EVTAR: Сквозная примерка с дополнительным несопоставленным визуальным ориентиром
EVTAR: End-to-End Try on with Additional Unpaired Visual Reference
November 2, 2025
Авторы: Liuzhuozheng Li, Yue Gong, Shanyuan Liu, Bo Cheng, Yuhang Ma, Liebucha Wu, Dengyang Jiang, Zanyi Wang, Dawei Leng, Yuhui Yin
cs.AI
Аннотация
Мы представляем EVTAR — сквозную модель виртуальной примерки с дополнительными референсами, которая напрямую подгоняет целевую одежду на изображение человека, используя эталонные изображения для повышения точности примерки. Большинство существующих подходов к виртуальной примерке опираются на сложные входные данные, такие как агностические изображения человека, позы, densepose или ключевые точки тела, что делает их трудоемкими и непрактичными для реальных применений. В отличие от них, EVTAR использует двухэтапную стратегию обучения, позволяющую проводить простой вывод только на основе исходного изображения и изображения целевой одежды.

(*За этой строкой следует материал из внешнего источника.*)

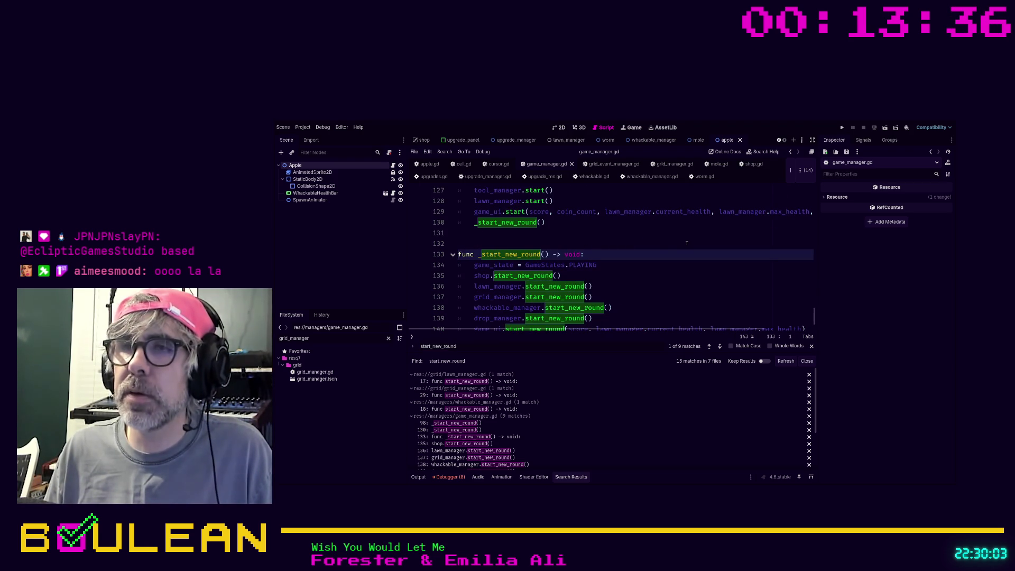
pyautogui.scroll(-1, 687, 244)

Наша модель генерирует результаты примерки без масок, densepose или карт сегментации. Более того, EVTAR использует дополнительные эталонные изображения разных людей в одной и той же одежде, чтобы лучше сохранять текстуру и мелкие детали garments. Этот механизм аналогичен тому, как люди учитывают референсные модели при выборе нарядов, что позволяет имитировать более реалистичный и качественный эффект одевания. Мы обогащаем обучающие данные дополнительными референсами и несопоставленными изображениями людей для поддержки этих возможностей. Мы оцениваем EVTAR на двух широко используемых бенчмарках и разнообразных задачах, и результаты последовательно подтверждают эффективность нашего подхода.
English
We propose EVTAR, an End-to-End Virtual Try-on model with Additional
Reference, that directly fits the target garment onto the person image while
incorporating reference images to enhance try-on accuracy. Most existing
virtual try-on approaches rely on complex inputs such as agnostic person
images, human pose, densepose, or body keypoints, making them labor-intensive
and impractical for real-world applications. In contrast, EVTAR adopts a
two-stage training strategy, enabling simple inference with only the source
image and the target garment inputs. Our model generates try-on results without
masks, densepose, or segmentation maps. Moreover, EVTAR leverages additional
reference images of different individuals wearing the same clothes to preserve
garment texture and fine-grained details better. This mechanism is analogous to
how humans consider reference models when choosing outfits, thereby simulating
a more realistic and high-quality dressing effect. We enrich the training data
with supplementary references and unpaired person images to support these
capabilities. We evaluate EVTAR on two widely used benchmarks and diverse
tasks, and the results consistently validate the effectiveness of our approach.